We now hear that Captain Marvel 2's production may have run Disney some $275 million, including $220 million "net" (the part that came from the producer)--a hefty sum, and likely just the beginning where its expenses are concerned. Already $45 million more in current dollars than the first Captain Marvel at that stage of things, Disney's final expenditure on Captain Marvel (what we get counting distribution, promotion, participation, residuals, interest all the way through home entertainment), should we take the Deadline figures about the movie from back in 2020 at face value, came to a little over $450 million (an extra $275 million on top of the $175 million production cost).
Extrapolating from Disney's production cost, this would work out to some $560-$570 million for Captain Marvel 2.
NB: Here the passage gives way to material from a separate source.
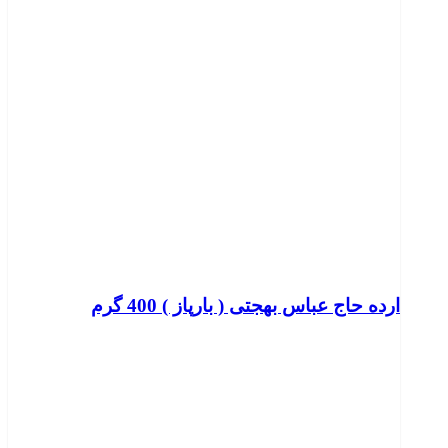
ارده حاج عباس بهجتی ( بارپاز ) 400 گرم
Going by what Deadline has reported about previous films of comparable scale and type, with $560 million spent Disney needs to make at least 55 percent of that sum theatrically--$300 million+--just to cover the rest of the outlay with earnings from streaming, home entertainment, etc.. With the film's backers keeping a bit less than half of the theatrical gross I would not expect the movie to break even much below $650 million grossed worldwide, assuming commensurately strong revenue from the post-theatrical income streams.
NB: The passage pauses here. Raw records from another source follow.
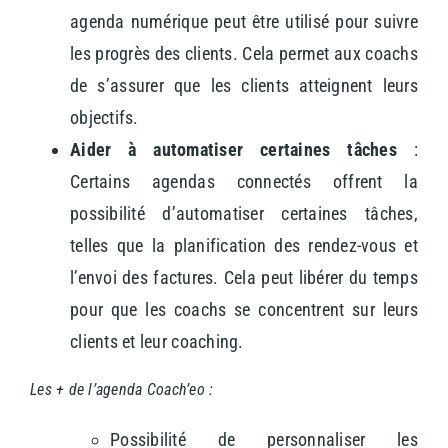
agenda numérique peut être utilisé pour suivre
les progrès des clients. Cela permet aux coachs
de s’assurer que les clients atteignent leurs
objectifs.
Aider à automatiser certaines tâches
:
Certains agendas connectés offrent la
possibilité d’automatiser certaines tâches,
telles que la planification des rendez-vous et
l’envoi des factures. Cela peut libérer du temps
pour que les coachs se concentrent sur leurs
clients et leur coaching.
Les + de l’agenda Coach’eo :
Possibilité de personnaliser les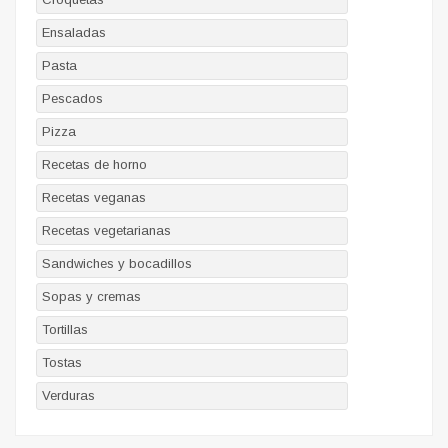
Ensaladas
Pasta
Pescados
Pizza
Recetas de horno
Recetas veganas
Recetas vegetarianas
Sandwiches y bocadillos
Sopas y cremas
Tortillas
Tostas
Verduras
At the beginning of this past summer movie season it seemed to me that $700 million was the high end of what the movie could be expected to make--given how Marvel's sequels have underperformed relative to their predecessors, and given how the first Captain Marvel was something of a special event (among other things, coming out mere weeks before the mega-event that was Endgame), making it more likely to suffer the drop of a Black Panther sequel than a Guardians of the Galaxy sequel. Nothing I have seen so far has made me much more optimistic about the movie's earnings prospects. The result is that I can see the movie squeaking by in the most favorable scenario, but not much more (that $1 billion mark still likely to be well out of reach), with underperformance easily translating to losses--losses that, while unhappy for the studio, are unlikely to look very significant next to what it has suffered in the wake of Indiana Jones 5's ignominious reception.